● **DATASET ENTRIES**:
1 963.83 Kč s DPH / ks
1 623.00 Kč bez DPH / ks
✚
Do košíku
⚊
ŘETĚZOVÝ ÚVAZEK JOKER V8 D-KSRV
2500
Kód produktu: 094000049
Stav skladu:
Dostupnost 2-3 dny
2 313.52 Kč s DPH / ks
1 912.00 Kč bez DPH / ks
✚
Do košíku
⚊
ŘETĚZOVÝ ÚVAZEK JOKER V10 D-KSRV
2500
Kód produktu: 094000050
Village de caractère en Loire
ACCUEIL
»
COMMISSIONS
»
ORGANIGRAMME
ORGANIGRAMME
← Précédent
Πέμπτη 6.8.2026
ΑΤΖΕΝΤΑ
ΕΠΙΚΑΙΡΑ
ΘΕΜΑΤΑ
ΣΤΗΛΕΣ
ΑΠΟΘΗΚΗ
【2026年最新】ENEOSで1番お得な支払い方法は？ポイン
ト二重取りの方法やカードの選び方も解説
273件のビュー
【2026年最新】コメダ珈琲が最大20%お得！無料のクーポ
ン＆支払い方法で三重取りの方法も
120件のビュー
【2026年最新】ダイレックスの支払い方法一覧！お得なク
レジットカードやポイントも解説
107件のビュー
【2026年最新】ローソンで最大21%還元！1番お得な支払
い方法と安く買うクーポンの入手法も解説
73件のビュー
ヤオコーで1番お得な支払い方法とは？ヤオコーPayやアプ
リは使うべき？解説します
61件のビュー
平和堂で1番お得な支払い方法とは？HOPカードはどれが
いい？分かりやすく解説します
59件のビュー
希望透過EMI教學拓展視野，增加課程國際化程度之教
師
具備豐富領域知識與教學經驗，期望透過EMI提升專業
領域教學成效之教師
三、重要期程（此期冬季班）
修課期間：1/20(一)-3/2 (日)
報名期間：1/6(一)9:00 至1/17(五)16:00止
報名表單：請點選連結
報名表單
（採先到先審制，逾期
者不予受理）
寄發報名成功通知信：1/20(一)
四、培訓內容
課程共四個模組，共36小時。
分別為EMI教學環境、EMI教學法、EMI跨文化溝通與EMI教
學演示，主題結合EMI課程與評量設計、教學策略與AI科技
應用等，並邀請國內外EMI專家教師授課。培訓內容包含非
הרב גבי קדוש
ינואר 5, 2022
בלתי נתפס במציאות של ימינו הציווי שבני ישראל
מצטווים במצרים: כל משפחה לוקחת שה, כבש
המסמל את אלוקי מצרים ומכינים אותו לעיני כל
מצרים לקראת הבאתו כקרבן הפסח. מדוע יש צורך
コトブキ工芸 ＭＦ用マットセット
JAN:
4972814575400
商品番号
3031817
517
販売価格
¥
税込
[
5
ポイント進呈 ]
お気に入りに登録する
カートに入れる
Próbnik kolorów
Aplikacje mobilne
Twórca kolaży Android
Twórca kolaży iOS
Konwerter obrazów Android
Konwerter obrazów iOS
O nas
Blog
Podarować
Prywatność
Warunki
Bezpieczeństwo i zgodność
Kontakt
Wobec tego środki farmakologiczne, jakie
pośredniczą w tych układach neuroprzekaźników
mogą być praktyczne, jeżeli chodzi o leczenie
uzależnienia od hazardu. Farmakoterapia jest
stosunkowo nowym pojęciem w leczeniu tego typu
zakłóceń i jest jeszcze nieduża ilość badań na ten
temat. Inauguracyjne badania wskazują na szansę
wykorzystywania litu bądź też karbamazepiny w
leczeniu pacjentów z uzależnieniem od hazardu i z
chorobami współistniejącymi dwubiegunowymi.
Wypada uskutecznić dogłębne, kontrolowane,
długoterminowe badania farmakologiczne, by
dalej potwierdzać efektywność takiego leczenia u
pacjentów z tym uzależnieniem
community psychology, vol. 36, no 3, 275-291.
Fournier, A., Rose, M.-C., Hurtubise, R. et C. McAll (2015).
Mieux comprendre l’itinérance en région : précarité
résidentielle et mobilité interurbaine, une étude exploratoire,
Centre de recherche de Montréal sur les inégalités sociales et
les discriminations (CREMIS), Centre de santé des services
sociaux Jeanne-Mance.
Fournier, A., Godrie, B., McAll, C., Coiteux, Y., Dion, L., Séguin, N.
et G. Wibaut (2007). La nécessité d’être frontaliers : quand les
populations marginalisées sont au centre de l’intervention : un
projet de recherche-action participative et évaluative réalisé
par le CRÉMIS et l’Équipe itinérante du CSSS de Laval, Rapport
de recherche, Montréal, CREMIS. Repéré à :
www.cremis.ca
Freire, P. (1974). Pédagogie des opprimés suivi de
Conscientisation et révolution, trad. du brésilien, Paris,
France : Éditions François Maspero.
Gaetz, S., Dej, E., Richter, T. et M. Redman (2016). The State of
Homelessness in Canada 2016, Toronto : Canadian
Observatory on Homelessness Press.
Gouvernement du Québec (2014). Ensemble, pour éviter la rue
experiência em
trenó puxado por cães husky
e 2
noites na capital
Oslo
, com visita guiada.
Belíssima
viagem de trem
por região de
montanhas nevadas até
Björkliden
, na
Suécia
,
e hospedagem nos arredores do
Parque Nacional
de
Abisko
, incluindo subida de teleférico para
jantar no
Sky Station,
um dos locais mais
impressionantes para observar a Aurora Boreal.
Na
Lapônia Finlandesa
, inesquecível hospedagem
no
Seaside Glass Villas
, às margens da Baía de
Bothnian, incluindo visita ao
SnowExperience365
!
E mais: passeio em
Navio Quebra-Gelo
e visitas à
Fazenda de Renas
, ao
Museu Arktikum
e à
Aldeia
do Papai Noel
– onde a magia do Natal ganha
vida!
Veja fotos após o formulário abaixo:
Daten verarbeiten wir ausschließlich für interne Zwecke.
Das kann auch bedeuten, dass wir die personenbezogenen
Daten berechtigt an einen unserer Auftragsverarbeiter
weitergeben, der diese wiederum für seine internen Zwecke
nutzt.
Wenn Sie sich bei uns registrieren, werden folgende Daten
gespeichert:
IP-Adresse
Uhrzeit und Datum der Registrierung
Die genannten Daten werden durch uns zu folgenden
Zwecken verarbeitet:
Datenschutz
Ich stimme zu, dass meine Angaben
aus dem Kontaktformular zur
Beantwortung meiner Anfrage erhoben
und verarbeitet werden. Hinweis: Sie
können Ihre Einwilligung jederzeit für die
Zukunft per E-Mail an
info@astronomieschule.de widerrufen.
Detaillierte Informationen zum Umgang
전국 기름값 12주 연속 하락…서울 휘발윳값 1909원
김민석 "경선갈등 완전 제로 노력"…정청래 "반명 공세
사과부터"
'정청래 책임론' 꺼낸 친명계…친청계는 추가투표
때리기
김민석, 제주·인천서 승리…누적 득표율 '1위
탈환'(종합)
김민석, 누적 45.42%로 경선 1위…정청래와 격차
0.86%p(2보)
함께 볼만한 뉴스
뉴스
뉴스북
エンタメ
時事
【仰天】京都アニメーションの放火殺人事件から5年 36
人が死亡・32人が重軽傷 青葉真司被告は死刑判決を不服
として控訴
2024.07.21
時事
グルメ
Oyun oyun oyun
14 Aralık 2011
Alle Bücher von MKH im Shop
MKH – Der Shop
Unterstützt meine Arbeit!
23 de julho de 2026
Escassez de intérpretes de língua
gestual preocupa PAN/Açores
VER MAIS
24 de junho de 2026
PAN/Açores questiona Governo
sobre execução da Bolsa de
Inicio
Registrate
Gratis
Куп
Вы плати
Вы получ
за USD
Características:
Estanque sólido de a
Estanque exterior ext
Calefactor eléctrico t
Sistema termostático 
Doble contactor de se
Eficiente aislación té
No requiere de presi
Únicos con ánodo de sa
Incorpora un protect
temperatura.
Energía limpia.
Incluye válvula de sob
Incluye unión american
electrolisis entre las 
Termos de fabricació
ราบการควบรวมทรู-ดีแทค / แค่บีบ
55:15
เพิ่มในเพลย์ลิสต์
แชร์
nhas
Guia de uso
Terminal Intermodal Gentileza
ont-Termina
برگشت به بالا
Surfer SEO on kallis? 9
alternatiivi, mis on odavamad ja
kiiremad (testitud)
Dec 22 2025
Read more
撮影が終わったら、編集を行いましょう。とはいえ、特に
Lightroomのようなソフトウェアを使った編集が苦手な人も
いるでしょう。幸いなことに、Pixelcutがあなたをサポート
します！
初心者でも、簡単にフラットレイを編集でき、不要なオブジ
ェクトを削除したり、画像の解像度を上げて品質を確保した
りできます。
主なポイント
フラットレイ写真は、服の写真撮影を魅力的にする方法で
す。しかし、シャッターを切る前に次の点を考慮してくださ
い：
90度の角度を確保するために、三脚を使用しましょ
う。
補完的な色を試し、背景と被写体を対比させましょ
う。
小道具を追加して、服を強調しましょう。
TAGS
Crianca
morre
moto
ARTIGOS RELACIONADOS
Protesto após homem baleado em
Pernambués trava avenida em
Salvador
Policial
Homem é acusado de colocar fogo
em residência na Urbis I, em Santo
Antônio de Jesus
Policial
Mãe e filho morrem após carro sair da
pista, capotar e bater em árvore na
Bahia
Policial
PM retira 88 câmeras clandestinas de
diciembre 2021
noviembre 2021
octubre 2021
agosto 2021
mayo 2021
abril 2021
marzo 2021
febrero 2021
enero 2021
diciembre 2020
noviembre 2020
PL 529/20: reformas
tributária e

● **EXERCISE**: Transcribe the records word for word, beginning with their first line and continuing through the line that contains "uzależnienia od hazardu. Farmakoterapia jest", with both of those lines included.

● **EXERCISE ANSWER**:
1 963.83 Kč s DPH / ks
1 623.00 Kč bez DPH / ks
✚
Do košíku
⚊
ŘETĚZOVÝ ÚVAZEK JOKER V8 D-KSRV
2500
Kód produktu: 094000049
Stav skladu:
Dostupnost 2-3 dny
2 313.52 Kč s DPH / ks
1 912.00 Kč bez DPH / ks
✚
Do košíku
⚊
ŘETĚZOVÝ ÚVAZEK JOKER V10 D-KSRV
2500
Kód produktu: 094000050
Village de caractère en Loire
ACCUEIL
»
COMMISSIONS
»
ORGANIGRAMME
ORGANIGRAMME
← Précédent
Πέμπτη 6.8.2026
ΑΤΖΕΝΤΑ
ΕΠΙΚΑΙΡΑ
ΘΕΜΑΤΑ
ΣΤΗΛΕΣ
ΑΠΟΘΗΚΗ
【2026年最新】ENEOSで1番お得な支払い方法は？ポイン
ト二重取りの方法やカードの選び方も解説
273件のビュー
【2026年最新】コメダ珈琲が最大20%お得！無料のクーポ
ン＆支払い方法で三重取りの方法も
120件のビュー
【2026年最新】ダイレックスの支払い方法一覧！お得なク
レジットカードやポイントも解説
107件のビュー
【2026年最新】ローソンで最大21%還元！1番お得な支払
い方法と安く買うクーポンの入手法も解説
73件のビュー
ヤオコーで1番お得な支払い方法とは？ヤオコーPayやアプ
リは使うべき？解説します
61件のビュー
平和堂で1番お得な支払い方法とは？HOPカードはどれが
いい？分かりやすく解説します
59件のビュー
希望透過EMI教學拓展視野，增加課程國際化程度之教
師
具備豐富領域知識與教學經驗，期望透過EMI提升專業
領域教學成效之教師
三、重要期程（此期冬季班）
修課期間：1/20(一)-3/2 (日)
報名期間：1/6(一)9:00 至1/17(五)16:00止
報名表單：請點選連結
報名表單
（採先到先審制，逾期
者不予受理）
寄發報名成功通知信：1/20(一)
四、培訓內容
課程共四個模組，共36小時。
分別為EMI教學環境、EMI教學法、EMI跨文化溝通與EMI教
學演示，主題結合EMI課程與評量設計、教學策略與AI科技
應用等，並邀請國內外EMI專家教師授課。培訓內容包含非
הרב גבי קדוש
ינואר 5, 2022
בלתי נתפס במציאות של ימינו הציווי שבני ישראל
מצטווים במצרים: כל משפחה לוקחת שה, כבש
המסמל את אלוקי מצרים ומכינים אותו לעיני כל
מצרים לקראת הבאתו כקרבן הפסח. מדוע יש צורך
コトブキ工芸 ＭＦ用マットセット
JAN:
4972814575400
商品番号
3031817
517
販売価格
¥
税込
[
5
ポイント進呈 ]
お気に入りに登録する
カートに入れる
Próbnik kolorów
Aplikacje mobilne
Twórca kolaży Android
Twórca kolaży iOS
Konwerter obrazów Android
Konwerter obrazów iOS
O nas
Blog
Podarować
Prywatność
Warunki
Bezpieczeństwo i zgodność
Kontakt
Wobec tego środki farmakologiczne, jakie
pośredniczą w tych układach neuroprzekaźników
mogą być praktyczne, jeżeli chodzi o leczenie
uzależnienia od hazardu. Farmakoterapia jest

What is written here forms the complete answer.